┌──
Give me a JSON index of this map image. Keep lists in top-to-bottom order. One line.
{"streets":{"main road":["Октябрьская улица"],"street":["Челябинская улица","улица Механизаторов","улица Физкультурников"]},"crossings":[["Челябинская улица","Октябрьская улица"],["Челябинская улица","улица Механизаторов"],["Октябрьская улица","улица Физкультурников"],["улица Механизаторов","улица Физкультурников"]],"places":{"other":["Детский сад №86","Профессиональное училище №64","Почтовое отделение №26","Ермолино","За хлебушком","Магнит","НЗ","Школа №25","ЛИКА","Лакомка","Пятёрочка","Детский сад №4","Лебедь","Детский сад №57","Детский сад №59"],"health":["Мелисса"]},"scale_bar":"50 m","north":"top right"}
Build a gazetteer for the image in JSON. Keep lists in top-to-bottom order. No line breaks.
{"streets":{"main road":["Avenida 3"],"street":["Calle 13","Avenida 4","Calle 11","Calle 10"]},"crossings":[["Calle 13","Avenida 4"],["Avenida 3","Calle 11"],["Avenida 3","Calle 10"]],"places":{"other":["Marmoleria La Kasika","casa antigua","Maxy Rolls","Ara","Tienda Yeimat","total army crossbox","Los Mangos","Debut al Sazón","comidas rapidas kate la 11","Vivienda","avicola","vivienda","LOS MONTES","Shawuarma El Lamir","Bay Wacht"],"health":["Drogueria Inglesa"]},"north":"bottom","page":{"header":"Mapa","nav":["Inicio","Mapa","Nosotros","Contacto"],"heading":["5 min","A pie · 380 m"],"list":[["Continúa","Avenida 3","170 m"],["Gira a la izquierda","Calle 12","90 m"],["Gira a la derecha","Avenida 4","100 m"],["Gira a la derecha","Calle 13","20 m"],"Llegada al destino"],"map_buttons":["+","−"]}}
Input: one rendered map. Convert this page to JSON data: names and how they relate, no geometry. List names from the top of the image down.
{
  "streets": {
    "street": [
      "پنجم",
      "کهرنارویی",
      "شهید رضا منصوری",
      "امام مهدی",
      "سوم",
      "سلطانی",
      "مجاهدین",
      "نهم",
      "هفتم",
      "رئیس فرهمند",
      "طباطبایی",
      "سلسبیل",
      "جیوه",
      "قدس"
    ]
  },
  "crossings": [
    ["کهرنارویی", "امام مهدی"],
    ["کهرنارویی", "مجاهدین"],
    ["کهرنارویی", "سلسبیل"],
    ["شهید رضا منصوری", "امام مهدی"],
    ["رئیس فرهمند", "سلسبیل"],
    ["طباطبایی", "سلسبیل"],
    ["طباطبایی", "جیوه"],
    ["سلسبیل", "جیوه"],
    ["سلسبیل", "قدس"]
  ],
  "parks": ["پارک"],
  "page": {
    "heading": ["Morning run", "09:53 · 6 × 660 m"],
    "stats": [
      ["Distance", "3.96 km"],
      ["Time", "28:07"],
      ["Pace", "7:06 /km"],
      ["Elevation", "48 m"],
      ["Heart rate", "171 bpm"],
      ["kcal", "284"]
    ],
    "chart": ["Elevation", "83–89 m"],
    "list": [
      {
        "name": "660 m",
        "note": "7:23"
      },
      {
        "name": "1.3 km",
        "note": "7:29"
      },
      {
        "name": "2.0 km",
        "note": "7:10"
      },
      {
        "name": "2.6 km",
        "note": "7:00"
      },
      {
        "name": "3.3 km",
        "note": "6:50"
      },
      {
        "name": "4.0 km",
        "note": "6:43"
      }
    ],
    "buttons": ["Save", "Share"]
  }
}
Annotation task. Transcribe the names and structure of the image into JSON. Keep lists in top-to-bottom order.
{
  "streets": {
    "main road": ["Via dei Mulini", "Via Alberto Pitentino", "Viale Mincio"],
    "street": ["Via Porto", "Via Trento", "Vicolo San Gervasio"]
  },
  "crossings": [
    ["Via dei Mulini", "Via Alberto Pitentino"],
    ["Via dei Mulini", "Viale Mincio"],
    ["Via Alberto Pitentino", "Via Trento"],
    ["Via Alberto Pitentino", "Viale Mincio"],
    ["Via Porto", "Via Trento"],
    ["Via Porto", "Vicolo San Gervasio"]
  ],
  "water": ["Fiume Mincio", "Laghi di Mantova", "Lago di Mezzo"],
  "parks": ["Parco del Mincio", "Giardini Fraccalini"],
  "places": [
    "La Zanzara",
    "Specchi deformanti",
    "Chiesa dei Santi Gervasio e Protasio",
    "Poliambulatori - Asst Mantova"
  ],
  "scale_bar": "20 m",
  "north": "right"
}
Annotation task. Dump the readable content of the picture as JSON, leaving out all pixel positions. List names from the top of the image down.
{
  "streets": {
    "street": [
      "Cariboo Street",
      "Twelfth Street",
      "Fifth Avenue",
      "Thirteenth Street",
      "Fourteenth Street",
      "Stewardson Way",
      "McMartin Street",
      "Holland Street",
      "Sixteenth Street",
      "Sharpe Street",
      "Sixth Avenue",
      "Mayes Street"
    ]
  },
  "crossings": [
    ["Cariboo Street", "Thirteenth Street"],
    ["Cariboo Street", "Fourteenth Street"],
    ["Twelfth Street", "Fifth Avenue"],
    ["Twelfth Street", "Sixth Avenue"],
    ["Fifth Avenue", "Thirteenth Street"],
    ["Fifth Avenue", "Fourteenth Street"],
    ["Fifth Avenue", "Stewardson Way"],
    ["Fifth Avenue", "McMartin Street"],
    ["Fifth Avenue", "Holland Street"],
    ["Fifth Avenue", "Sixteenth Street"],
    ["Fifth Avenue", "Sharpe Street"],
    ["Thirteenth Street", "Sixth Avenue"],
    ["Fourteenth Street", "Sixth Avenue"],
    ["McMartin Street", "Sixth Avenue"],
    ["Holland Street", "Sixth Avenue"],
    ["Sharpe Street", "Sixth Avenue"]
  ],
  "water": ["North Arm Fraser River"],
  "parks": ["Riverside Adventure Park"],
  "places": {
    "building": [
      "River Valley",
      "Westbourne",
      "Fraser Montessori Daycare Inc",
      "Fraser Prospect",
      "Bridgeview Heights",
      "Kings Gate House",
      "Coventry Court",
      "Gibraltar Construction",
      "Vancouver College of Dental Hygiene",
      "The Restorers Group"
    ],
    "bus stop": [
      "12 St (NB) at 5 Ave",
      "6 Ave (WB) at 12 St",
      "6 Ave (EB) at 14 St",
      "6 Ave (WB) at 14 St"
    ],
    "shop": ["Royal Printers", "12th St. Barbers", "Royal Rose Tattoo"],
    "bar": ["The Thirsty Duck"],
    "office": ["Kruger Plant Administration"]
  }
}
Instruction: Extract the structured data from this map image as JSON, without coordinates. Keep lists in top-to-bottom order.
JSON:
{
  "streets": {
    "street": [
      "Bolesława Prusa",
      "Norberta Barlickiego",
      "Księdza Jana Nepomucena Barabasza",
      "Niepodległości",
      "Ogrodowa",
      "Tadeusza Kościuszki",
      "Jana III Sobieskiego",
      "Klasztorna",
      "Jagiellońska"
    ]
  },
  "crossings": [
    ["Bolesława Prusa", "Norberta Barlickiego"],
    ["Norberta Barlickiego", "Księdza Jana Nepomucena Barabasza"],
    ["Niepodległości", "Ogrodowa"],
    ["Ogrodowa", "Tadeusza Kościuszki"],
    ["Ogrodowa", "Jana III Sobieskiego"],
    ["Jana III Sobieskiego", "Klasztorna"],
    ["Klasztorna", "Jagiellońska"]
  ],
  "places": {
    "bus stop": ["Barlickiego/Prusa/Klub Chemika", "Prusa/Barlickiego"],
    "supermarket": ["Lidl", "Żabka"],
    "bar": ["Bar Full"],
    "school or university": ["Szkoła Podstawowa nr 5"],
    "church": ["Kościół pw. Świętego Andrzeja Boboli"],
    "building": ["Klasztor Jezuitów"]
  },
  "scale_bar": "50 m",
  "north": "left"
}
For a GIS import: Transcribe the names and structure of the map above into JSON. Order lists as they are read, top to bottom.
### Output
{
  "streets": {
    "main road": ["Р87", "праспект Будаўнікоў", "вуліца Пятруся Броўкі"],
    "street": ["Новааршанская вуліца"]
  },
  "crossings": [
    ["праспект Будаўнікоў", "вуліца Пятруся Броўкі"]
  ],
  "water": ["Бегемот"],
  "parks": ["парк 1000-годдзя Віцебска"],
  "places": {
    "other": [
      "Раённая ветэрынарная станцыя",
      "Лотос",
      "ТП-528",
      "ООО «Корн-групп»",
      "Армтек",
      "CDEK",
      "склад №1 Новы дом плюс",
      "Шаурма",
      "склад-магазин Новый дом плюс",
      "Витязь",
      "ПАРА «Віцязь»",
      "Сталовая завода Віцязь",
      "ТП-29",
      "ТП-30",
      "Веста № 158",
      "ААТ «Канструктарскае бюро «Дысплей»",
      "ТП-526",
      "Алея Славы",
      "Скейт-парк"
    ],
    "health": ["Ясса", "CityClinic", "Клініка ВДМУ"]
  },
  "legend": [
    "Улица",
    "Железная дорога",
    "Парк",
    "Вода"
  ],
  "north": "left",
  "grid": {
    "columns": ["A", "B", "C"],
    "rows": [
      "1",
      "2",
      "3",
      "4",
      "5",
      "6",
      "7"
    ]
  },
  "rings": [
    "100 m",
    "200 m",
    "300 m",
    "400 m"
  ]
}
└──
About this exercise: The expected answer is a copy of each line in the listing above that contains "Sobieskiego".

Solution for this problem:
      "Jana III Sobieskiego",
    ["Ogrodowa", "Jana III Sobieskiego"],
    ["Jana III Sobieskiego", "Klasztorna"],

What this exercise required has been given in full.